Caldwell remembered his “most horrific days as mayor was the Marco Polo fire” of July 14, 2017, when a seven-alarm fire in the condominium high-rise caused four deaths and injured 13, including a firefighter.
“But today’s about preventing fires, so (firefighters) don’t have to put their lives at risk and people don’t die,” he said.
This year’s theme is “Serve Up Fire Safety in the Kitchen,” Caldwell said, recounting how “as a kid in Hilo I got up early to surprise my parents (with) breakfast in bed, and the bacon grease caught on fire.”
He put water on it, “and it flared up even more.”
This illustrated “one of my pet peeves,” Neves said. “Children and pets should not be in the kitchen.”
Cooking is the leading cause of home fires in the U.S., Neves said, adding that U.S. fire departments responded to 361,500 home fires in 2019, resulting in 2,870 civilian deaths, according to the National Fire Protection Association.
In 2019, Honolulu firefighters responded to 171 kitchen fires. So far this year, they’ve been called for 100 kitchen fires, said HFD spokesman Capt. Jeffrey Roache.
This year’s theme was particularly timely, Neves said, because “with COVID, we have more people staying at home, cooking more often.”
Fire prevention tips
include:
>> Never leave cooking unattended.
>> Keep combustibles — oven mitts, wooden utensils, packaging, towels, curtains — at least 3 feet away from the stove.
>> If you are sleepy or drinking, do not cook.
>> Smother stove top fires, including grease fires, by sliding a lid over the pan and turning off the burner.

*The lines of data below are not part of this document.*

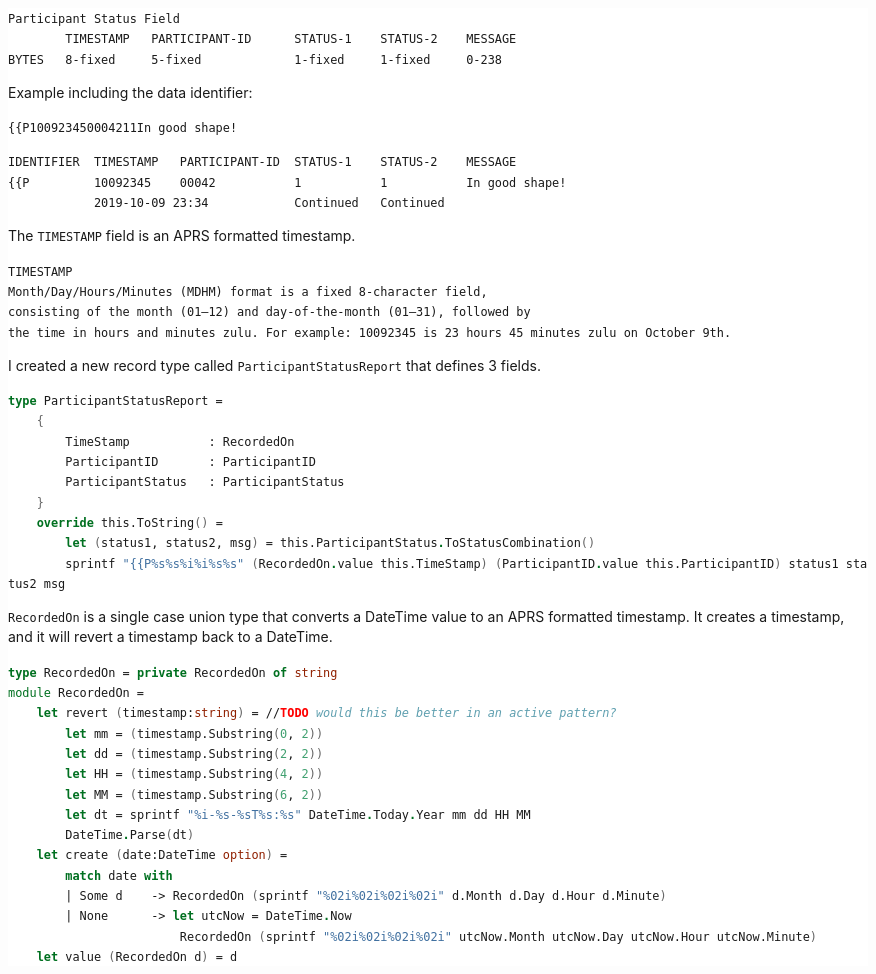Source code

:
 ```text
Participant Status Field
        TIMESTAMP   PARTICIPANT-ID      STATUS-1    STATUS-2    MESSAGE
BYTES   8-fixed     5-fixed             1-fixed     1-fixed     0-238 
```

Example including the data identifier:

```text
{{P100923450004211In good shape!
```

```text
IDENTIFIER  TIMESTAMP   PARTICIPANT-ID  STATUS-1    STATUS-2    MESSAGE
{{P         10092345    00042           1           1           In good shape!
            2019-10-09 23:34            Continued   Continued
```

The `TIMESTAMP` field is an APRS formatted timestamp.

    TIMESTAMP
    Month/Day/Hours/Minutes (MDHM) format is a fixed 8-character field,
    consisting of the month (01–12) and day-of-the-month (01–31), followed by
    the time in hours and minutes zulu. For example: 10092345 is 23 hours 45 minutes zulu on October 9th.

I created a new record type called `ParticipantStatusReport` that defines 3 fields.

```fsharp
type ParticipantStatusReport =
    {
        TimeStamp           : RecordedOn
        ParticipantID       : ParticipantID
        ParticipantStatus   : ParticipantStatus
    }
    override this.ToString() =
        let (status1, status2, msg) = this.ParticipantStatus.ToStatusCombination()
        sprintf "{{P%s%s%i%i%s%s" (RecordedOn.value this.TimeStamp) (ParticipantID.value this.ParticipantID) status1 status2 msg
```

`RecordedOn` is a single case union type that converts a DateTime value to an APRS formatted timestamp. It creates a timestamp, and it will revert a timestamp back to a DateTime.

```fsharp
type RecordedOn = private RecordedOn of string
module RecordedOn =
    let revert (timestamp:string) = //TODO would this be better in an active pattern?
        let mm = (timestamp.Substring(0, 2))
        let dd = (timestamp.Substring(2, 2))
        let HH = (timestamp.Substring(4, 2))
        let MM = (timestamp.Substring(6, 2))
        let dt = sprintf "%i-%s-%sT%s:%s" DateTime.Today.Year mm dd HH MM
        DateTime.Parse(dt)
    let create (date:DateTime option) =
        match date with
        | Some d    -> RecordedOn (sprintf "%02i%02i%02i%02i" d.Month d.Day d.Hour d.Minute)
        | None      -> let utcNow = DateTime.Now
                        RecordedOn (sprintf "%02i%02i%02i%02i" utcNow.Month utcNow.Day utcNow.Hour utcNow.Minute)
    let value (RecordedOn d) = d
```
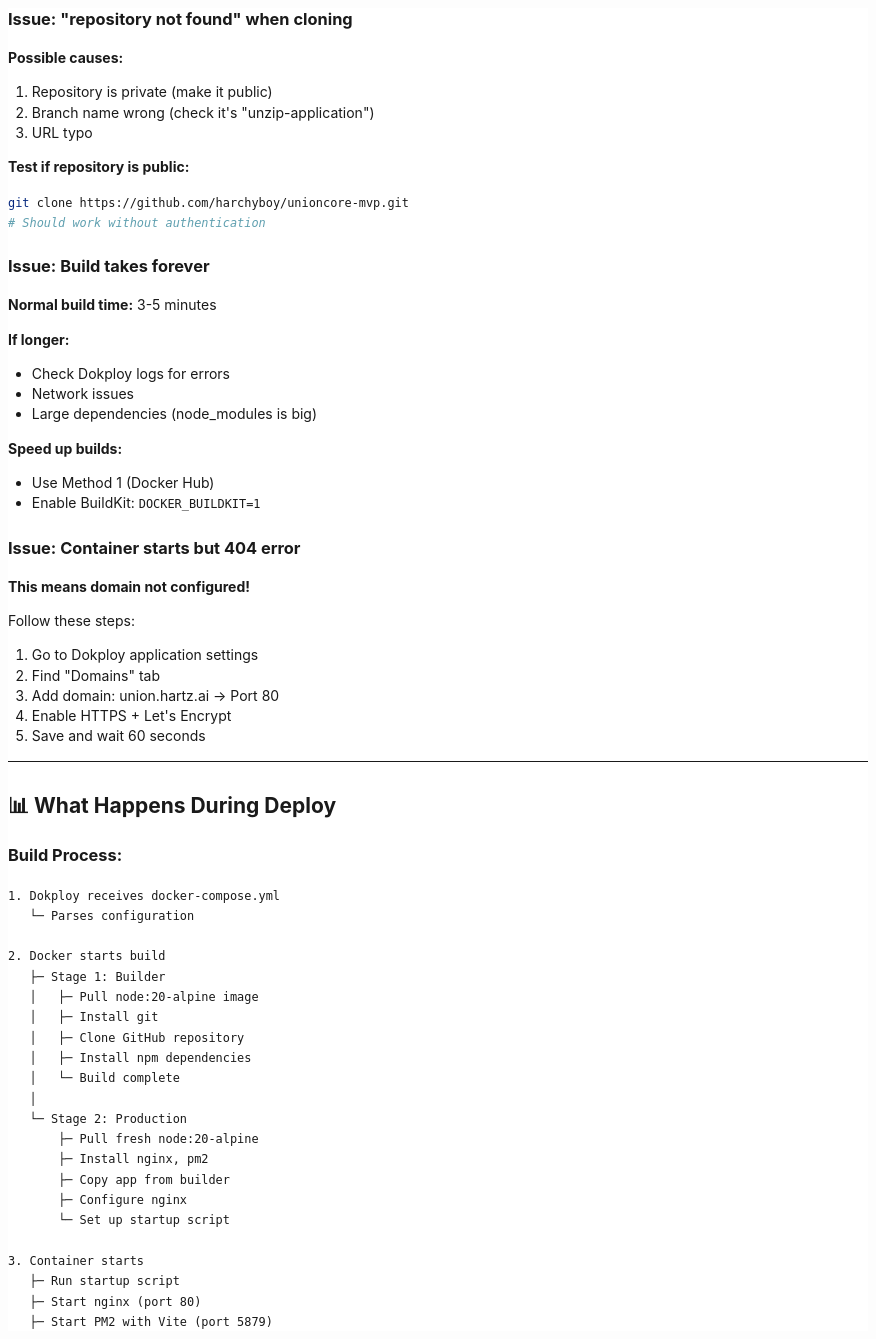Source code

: ### Issue: "repository not found" when cloning

**Possible causes:**
1. Repository is private (make it public)
2. Branch name wrong (check it's "unzip-application")
3. URL typo

**Test if repository is public:**
```bash
git clone https://github.com/harchyboy/unioncore-mvp.git
# Should work without authentication
```

### Issue: Build takes forever

**Normal build time:** 3-5 minutes

**If longer:**
- Check Dokploy logs for errors
- Network issues
- Large dependencies (node_modules is big)

**Speed up builds:**
- Use Method 1 (Docker Hub)
- Enable BuildKit: `DOCKER_BUILDKIT=1`

### Issue: Container starts but 404 error

**This means domain not configured!**

Follow these steps:
1. Go to Dokploy application settings
2. Find "Domains" tab
3. Add domain: union.hartz.ai → Port 80
4. Enable HTTPS + Let's Encrypt
5. Save and wait 60 seconds

---

## 📊 What Happens During Deploy

### Build Process:

```
1. Dokploy receives docker-compose.yml
   └─ Parses configuration

2. Docker starts build
   ├─ Stage 1: Builder
   │   ├─ Pull node:20-alpine image
   │   ├─ Install git
   │   ├─ Clone GitHub repository
   │   ├─ Install npm dependencies
   │   └─ Build complete
   │
   └─ Stage 2: Production
       ├─ Pull fresh node:20-alpine
       ├─ Install nginx, pm2
       ├─ Copy app from builder
       ├─ Configure nginx
       └─ Set up startup script

3. Container starts
   ├─ Run startup script
   ├─ Start nginx (port 80)
   ├─ Start PM2 with Vite (port 5879)
```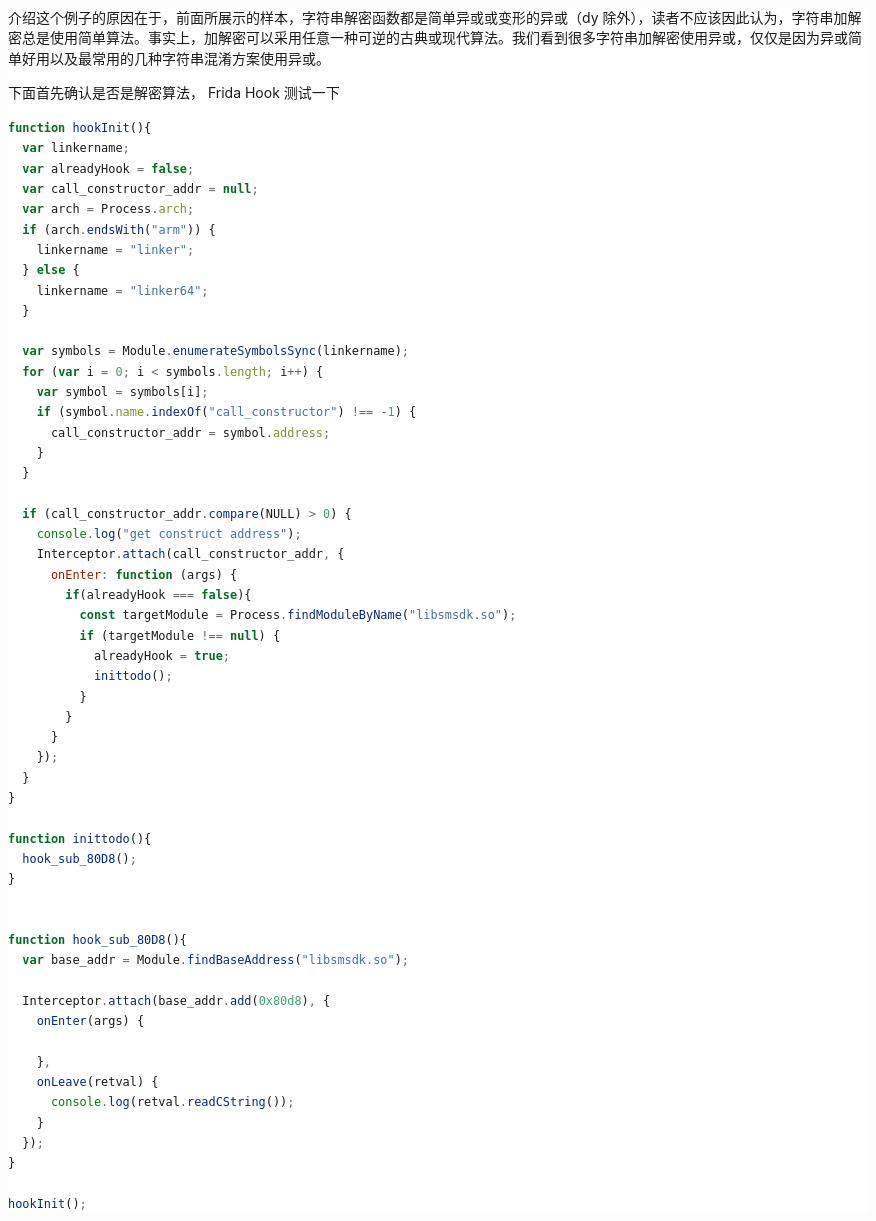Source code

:   介绍这个例子的原因在于，前面所展示的样本，字符串解密函数都是简单异或或变形的异或（dy 除外），读者不应该因此认为，字符串加解密总是使用简单算法。事实上，加解密可以采用任意一种可逆的古典或现代算法。我们看到很多字符串加解密使用异或，仅仅是因为异或简单好用以及最常用的几种字符串混淆方案使用异或。

  下面首先确认是否是解密算法， Frida Hook 测试一下

  ```js
  function hookInit(){
    var linkername;
    var alreadyHook = false;
    var call_constructor_addr = null;
    var arch = Process.arch;
    if (arch.endsWith("arm")) {
      linkername = "linker";
    } else {
      linkername = "linker64";
    }
    
    var symbols = Module.enumerateSymbolsSync(linkername);
    for (var i = 0; i < symbols.length; i++) {
      var symbol = symbols[i];
      if (symbol.name.indexOf("call_constructor") !== -1) {
        call_constructor_addr = symbol.address;
      }
    }
    
    if (call_constructor_addr.compare(NULL) > 0) {
      console.log("get construct address");
      Interceptor.attach(call_constructor_addr, {
        onEnter: function (args) {
          if(alreadyHook === false){
            const targetModule = Process.findModuleByName("libsmsdk.so");
            if (targetModule !== null) {
              alreadyHook = true;
              inittodo();
            }
          }
        }
      });
    }
  }
  
  function inittodo(){
    hook_sub_80D8();
  }
  
  
  function hook_sub_80D8(){
    var base_addr = Module.findBaseAddress("libsmsdk.so");
    
    Interceptor.attach(base_addr.add(0x80d8), {
      onEnter(args) {
        
      },
      onLeave(retval) {
        console.log(retval.readCString());
      }
    });
  }
  
  hookInit();
  ```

This provides better control than if you try to clamp a cover on the pot, “as your hand may get hot and you might drop the lid,” Neves said.
>> For oven fires, turn off the heat and keep the door closed.
>> If you’re not sure the fire is completely extinguished, get outside, call 911, and stay out.
Time is of the essence, Roache emphasized in an
interview. “It’s a very tiny window of opportunity, between smelling something burning, or hearing a smoke alarm, or seeing it, ” he said.
“Even 30 seconds later, you could be walking into a room that’s fully involved already,” Roache said, “and in two minutes or less, that fire can go to flashover, with everything in the room spontaneously combusting, according to NFPA and underwriters’ tests.”